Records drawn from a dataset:

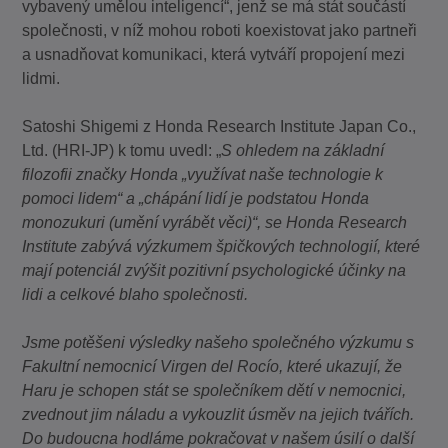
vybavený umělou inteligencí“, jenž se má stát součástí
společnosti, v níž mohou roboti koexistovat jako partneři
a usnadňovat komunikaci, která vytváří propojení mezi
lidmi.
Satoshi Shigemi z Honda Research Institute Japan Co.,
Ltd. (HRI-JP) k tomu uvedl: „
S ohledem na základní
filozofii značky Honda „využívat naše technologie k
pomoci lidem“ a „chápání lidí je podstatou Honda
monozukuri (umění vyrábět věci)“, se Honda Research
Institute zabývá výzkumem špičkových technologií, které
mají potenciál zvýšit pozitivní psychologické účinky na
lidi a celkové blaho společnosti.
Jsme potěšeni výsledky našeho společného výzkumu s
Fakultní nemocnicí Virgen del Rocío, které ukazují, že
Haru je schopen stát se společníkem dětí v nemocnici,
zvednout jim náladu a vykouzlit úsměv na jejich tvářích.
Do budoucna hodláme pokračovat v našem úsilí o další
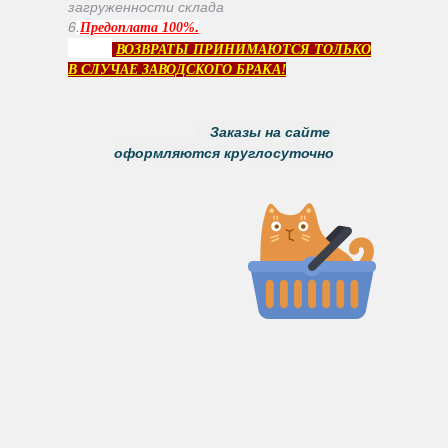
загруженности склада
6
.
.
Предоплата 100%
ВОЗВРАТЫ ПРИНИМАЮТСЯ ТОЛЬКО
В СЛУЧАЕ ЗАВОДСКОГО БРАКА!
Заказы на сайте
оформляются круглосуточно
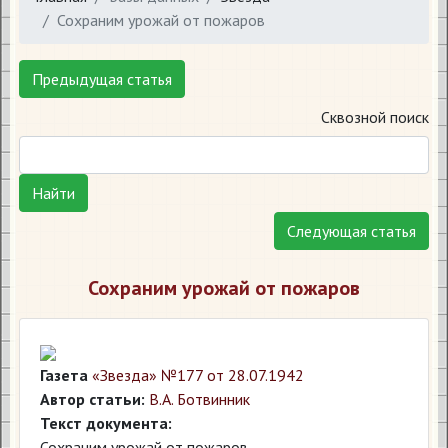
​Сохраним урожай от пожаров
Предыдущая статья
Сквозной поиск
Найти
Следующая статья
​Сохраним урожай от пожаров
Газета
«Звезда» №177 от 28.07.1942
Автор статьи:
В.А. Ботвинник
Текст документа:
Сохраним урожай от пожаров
==
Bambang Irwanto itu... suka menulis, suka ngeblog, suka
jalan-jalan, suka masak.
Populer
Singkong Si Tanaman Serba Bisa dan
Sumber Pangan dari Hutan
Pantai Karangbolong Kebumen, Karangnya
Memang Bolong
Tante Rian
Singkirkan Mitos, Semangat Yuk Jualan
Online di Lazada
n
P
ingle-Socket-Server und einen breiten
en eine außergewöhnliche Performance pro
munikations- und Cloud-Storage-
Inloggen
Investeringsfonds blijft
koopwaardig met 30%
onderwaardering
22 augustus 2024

--- Assignment ---
Transcribe every line of the records above precisely, from the line containing "má stát součástí" down to the line containing "monozukuri (umění vyrábět", with both of those lines included.

--- Task output ---
vybavený umělou inteligencí“, jenž se má stát součástí
společnosti, v níž mohou roboti koexistovat jako partneři
a usnadňovat komunikaci, která vytváří propojení mezi
lidmi.
Satoshi Shigemi z Honda Research Institute Japan Co.,
Ltd. (HRI-JP) k tomu uvedl: „
S ohledem na základní
filozofii značky Honda „využívat naše technologie k
pomoci lidem“ a „chápání lidí je podstatou Honda
monozukuri (umění vyrábět věci)“, se Honda Research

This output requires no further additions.